BEGIN

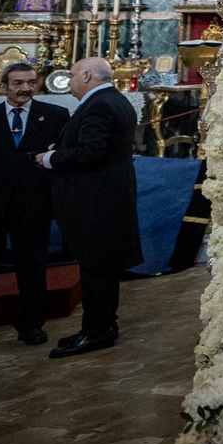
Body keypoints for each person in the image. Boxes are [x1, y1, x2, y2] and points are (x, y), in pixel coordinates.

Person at [35, 57, 141, 358]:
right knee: (101, 268)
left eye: (71, 75)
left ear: (86, 75)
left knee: (96, 269)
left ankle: (97, 332)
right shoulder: (114, 100)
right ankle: (101, 327)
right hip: (107, 196)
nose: (69, 81)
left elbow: (92, 152)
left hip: (96, 200)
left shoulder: (99, 104)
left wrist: (50, 158)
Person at [0, 62, 69, 344]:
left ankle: (31, 324)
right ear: (3, 86)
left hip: (33, 204)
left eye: (31, 82)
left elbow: (63, 155)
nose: (25, 88)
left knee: (32, 267)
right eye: (18, 83)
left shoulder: (55, 115)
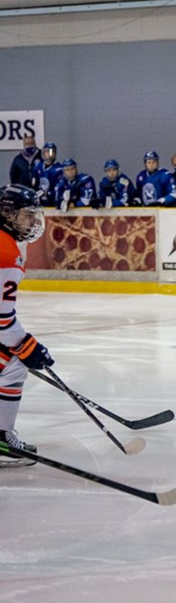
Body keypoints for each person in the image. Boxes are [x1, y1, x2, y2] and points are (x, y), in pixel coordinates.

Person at [0, 184, 55, 465]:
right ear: (7, 214)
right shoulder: (7, 253)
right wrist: (28, 347)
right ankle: (2, 439)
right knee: (14, 365)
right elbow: (2, 321)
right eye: (26, 215)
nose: (32, 222)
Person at [31, 142, 62, 207]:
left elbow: (58, 188)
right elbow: (34, 184)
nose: (50, 154)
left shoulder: (59, 169)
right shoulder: (38, 166)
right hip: (39, 201)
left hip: (52, 201)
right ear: (43, 153)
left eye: (52, 152)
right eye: (47, 152)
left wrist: (46, 193)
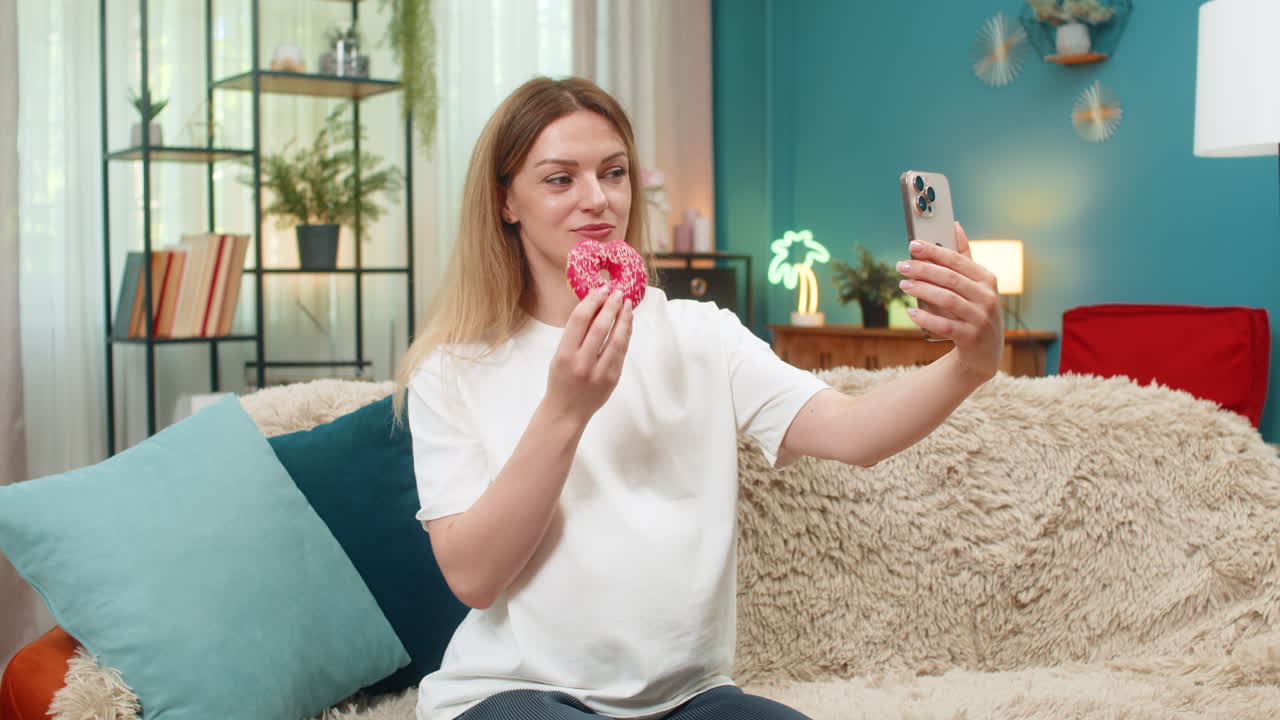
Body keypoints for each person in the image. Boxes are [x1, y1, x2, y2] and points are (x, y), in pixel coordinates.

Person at [394, 76, 1003, 720]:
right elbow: (474, 578)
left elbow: (852, 431)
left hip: (689, 699)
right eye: (559, 179)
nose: (597, 200)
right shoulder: (452, 368)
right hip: (513, 692)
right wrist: (566, 409)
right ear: (505, 202)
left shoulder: (699, 333)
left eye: (613, 172)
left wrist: (970, 365)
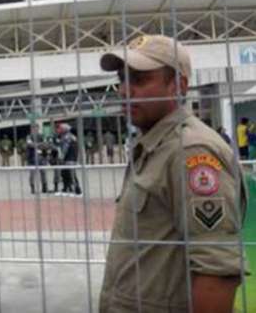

END

- _Work required_: Which lines above contain the word "wrist"? Show each of them.

- _Response area_:
left wrist: (50, 158)
right wrist: (28, 347)
left wrist: (46, 193)
right wrist: (566, 409)
left wrist: (970, 365)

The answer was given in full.